_Exercise 1_
List each sentence of the paragraph that begins "The original grant request in 2007" in the firefighter grant article.
_Exercise 2_
Repeat word for word the part of the firefighter grant article that begins at the words "The Staffing for" and stops after "those added positions.".

City seeks grant for more firefighters
by Holly Astwood, Editor
2 years ago | 432 views | 0 0 comments | 2 2 recommendations | email to a friend | print
Up to three more firefighters may be manning the stations in the city, if a grant request approved for submission by City Council last night finds favor at the federal level.

The Staffing for Adequate Fire and Emergency Response (SAFER) grant is not a new program. In fact, City Council declined a SAFER award of $578,242 in 2008 that would have hired six new firefighters. However, the grant guidelines were much different at the time, and the city leaders less sure of the increasing income that would be required in the waning years of the grant to fund those added positions.

The original grant request in 2007 asked for six firefighters in order to add one person at each shift at both city fire stations. This was to better comply with industry safety and response standards. The original program was funded on a five-year schedule and the federal funding declined to zero by year five.

The current request is slimmed down in all respects.

(Stored data entries)
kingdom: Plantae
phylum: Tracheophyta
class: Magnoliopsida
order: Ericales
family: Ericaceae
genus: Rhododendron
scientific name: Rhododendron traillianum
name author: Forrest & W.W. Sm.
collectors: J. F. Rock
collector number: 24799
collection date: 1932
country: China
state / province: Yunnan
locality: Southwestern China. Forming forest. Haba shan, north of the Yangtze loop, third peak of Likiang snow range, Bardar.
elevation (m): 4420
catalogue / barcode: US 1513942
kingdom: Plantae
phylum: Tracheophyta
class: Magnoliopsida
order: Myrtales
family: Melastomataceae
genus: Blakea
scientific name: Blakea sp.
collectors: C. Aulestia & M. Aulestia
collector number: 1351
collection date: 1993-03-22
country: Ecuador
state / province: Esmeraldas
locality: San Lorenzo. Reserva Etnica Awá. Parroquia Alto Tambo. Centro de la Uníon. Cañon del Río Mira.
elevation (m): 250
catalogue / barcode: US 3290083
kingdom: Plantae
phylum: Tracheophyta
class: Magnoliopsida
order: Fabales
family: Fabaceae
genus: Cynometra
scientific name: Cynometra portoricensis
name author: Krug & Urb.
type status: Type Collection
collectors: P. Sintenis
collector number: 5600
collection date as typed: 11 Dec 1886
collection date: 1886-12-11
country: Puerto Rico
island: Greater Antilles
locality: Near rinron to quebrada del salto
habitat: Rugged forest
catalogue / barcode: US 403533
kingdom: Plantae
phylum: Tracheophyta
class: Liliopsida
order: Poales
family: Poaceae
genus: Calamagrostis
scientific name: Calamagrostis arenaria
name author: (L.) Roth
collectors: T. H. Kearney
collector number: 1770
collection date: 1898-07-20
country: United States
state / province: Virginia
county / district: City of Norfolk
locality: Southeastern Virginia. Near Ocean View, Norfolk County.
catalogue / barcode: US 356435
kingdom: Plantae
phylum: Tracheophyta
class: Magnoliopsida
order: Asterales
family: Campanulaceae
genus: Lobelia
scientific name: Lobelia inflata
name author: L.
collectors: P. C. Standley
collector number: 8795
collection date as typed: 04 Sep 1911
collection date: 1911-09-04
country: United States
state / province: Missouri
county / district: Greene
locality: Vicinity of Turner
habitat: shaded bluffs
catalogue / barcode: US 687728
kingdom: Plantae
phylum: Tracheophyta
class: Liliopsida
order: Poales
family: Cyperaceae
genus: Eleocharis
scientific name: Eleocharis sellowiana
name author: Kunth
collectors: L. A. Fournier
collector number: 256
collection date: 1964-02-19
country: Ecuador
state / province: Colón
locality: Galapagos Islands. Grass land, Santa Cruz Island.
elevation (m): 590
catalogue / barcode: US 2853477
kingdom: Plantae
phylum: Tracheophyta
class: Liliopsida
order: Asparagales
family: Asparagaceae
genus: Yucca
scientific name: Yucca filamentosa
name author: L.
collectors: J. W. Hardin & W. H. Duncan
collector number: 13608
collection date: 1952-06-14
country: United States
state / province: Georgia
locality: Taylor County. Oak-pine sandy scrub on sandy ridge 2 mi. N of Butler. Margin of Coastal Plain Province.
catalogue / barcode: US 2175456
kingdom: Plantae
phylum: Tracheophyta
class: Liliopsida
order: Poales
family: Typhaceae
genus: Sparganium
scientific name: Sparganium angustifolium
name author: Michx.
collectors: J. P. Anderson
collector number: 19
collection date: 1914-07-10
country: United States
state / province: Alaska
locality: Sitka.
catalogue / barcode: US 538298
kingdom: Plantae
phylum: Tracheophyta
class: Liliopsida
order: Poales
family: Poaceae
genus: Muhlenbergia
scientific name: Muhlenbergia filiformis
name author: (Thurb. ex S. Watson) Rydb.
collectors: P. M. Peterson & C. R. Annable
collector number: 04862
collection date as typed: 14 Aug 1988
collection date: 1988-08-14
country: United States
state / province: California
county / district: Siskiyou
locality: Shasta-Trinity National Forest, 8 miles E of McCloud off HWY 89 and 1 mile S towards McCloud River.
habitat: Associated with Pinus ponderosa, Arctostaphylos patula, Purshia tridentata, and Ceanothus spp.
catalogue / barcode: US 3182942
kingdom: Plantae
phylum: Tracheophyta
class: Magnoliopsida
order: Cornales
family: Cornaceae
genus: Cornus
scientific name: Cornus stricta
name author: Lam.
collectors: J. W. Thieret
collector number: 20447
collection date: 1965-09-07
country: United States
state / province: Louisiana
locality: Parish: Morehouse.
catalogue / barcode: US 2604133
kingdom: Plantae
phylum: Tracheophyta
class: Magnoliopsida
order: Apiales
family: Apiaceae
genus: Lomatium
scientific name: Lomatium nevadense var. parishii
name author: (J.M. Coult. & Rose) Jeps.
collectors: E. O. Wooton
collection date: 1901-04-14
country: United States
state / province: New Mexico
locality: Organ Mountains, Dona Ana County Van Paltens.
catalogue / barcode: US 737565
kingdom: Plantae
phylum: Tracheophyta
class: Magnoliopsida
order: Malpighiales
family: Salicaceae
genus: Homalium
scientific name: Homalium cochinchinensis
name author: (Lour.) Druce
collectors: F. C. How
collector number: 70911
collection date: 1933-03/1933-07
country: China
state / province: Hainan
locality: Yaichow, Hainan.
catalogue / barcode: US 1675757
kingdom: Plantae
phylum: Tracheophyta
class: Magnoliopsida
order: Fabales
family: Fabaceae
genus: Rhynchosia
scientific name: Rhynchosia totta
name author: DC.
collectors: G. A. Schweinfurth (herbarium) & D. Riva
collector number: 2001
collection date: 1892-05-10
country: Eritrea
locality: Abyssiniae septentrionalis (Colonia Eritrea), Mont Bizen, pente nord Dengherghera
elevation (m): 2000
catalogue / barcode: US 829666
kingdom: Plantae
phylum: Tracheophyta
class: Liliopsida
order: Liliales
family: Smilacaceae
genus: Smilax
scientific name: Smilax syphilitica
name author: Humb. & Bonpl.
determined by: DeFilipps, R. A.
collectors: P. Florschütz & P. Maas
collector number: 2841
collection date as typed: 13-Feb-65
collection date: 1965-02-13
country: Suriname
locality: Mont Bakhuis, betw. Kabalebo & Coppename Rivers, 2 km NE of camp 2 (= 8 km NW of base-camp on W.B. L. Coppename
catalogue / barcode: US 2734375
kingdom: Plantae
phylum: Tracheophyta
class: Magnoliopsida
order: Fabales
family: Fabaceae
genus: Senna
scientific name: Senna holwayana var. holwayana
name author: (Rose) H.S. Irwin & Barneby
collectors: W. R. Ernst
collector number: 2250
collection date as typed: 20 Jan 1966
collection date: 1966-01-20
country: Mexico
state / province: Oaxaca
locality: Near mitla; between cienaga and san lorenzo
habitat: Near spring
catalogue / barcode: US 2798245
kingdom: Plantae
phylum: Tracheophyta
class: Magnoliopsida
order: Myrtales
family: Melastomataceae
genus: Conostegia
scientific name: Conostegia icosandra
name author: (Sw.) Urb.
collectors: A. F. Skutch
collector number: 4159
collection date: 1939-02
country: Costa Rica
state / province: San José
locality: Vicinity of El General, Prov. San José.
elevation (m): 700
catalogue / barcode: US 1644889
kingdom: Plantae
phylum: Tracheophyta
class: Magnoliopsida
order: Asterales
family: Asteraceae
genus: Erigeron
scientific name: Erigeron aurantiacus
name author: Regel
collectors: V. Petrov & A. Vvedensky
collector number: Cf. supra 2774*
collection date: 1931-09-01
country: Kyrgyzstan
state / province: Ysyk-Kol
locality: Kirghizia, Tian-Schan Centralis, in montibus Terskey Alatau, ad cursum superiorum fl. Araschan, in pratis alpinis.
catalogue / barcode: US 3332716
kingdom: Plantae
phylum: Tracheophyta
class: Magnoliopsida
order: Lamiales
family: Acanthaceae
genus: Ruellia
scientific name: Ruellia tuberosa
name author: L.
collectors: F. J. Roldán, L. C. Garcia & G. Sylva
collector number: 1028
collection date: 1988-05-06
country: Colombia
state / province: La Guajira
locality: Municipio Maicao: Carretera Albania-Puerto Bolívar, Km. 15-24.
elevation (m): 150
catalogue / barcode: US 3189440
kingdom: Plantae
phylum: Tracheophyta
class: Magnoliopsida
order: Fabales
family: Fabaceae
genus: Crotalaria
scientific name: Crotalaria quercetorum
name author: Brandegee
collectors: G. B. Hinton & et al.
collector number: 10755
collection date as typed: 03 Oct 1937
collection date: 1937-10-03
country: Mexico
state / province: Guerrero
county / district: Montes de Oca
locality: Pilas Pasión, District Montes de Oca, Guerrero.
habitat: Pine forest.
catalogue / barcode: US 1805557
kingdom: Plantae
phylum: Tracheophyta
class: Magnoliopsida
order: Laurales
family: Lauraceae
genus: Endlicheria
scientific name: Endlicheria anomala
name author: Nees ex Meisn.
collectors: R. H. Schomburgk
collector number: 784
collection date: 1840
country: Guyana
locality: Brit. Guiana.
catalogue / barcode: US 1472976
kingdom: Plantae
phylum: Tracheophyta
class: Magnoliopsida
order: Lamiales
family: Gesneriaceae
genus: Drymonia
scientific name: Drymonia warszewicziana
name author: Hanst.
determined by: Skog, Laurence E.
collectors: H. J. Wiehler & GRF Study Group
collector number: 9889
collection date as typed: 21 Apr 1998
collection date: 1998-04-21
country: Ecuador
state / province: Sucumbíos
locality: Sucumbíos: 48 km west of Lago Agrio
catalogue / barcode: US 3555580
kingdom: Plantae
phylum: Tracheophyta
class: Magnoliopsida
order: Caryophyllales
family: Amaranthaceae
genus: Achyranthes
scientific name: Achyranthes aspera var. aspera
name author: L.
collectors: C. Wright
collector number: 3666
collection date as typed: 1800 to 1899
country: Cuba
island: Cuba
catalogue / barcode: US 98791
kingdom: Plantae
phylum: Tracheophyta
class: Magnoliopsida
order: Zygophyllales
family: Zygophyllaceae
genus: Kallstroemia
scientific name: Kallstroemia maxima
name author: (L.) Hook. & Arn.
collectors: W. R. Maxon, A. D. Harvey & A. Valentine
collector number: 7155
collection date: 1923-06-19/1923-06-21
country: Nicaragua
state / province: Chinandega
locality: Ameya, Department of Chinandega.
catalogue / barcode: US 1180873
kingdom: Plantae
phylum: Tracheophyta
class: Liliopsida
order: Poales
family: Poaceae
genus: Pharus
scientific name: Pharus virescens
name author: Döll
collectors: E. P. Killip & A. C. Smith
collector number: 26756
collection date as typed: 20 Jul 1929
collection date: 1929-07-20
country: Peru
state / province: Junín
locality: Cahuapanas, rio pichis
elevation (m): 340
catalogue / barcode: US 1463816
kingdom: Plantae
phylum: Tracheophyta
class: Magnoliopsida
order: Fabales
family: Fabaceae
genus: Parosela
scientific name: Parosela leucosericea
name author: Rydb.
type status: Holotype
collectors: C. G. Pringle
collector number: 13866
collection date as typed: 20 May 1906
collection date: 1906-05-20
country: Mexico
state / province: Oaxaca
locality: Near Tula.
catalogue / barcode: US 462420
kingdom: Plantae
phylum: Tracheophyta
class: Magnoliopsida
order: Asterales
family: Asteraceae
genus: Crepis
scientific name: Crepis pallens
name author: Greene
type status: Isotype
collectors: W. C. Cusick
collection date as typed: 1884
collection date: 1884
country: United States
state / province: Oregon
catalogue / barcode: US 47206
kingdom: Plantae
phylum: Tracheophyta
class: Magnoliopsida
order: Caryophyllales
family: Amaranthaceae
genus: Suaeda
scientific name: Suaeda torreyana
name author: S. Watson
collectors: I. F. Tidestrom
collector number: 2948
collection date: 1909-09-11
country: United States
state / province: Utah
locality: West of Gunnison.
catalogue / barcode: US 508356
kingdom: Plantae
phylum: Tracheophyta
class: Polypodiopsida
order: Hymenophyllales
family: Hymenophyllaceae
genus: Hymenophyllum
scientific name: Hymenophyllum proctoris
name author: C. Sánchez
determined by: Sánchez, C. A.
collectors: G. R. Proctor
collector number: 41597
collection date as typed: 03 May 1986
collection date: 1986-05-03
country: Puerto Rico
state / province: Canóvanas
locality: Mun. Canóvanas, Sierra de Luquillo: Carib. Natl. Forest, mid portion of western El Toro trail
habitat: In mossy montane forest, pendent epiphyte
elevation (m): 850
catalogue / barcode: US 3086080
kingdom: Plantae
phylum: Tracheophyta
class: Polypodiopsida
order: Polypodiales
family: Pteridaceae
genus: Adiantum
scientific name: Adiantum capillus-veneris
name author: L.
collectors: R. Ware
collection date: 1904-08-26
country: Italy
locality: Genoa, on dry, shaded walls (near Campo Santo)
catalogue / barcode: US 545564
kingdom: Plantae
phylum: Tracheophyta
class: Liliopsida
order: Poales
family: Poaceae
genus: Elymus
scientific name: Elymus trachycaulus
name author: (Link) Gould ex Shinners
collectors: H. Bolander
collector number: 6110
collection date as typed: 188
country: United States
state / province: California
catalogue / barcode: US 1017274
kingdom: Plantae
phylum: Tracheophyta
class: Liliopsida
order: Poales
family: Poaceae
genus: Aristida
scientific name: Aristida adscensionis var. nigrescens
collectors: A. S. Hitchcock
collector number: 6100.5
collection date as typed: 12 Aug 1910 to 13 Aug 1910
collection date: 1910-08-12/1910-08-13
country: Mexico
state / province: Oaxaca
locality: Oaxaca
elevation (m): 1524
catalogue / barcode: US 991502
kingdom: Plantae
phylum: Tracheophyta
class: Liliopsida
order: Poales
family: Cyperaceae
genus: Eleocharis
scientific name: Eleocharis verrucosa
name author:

_Expected output 1_
- The original grant request in 2007 asked for six firefighters in order to add one person at each shift at both city fire stations.
- This was to better comply with industry safety and response standards.
- The original program was funded on a five-year schedule and the federal funding declined to zero by year five.

_Expected output 2_
The Staffing for Adequate Fire and Emergency Response (SAFER) grant is not a new program. In fact, City Council declined a SAFER award of $578,242 in 2008 that would have hired six new firefighters. However, the grant guidelines were much different at the time, and the city leaders less sure of the increasing income that would be required in the waning years of the grant to fund those added positions.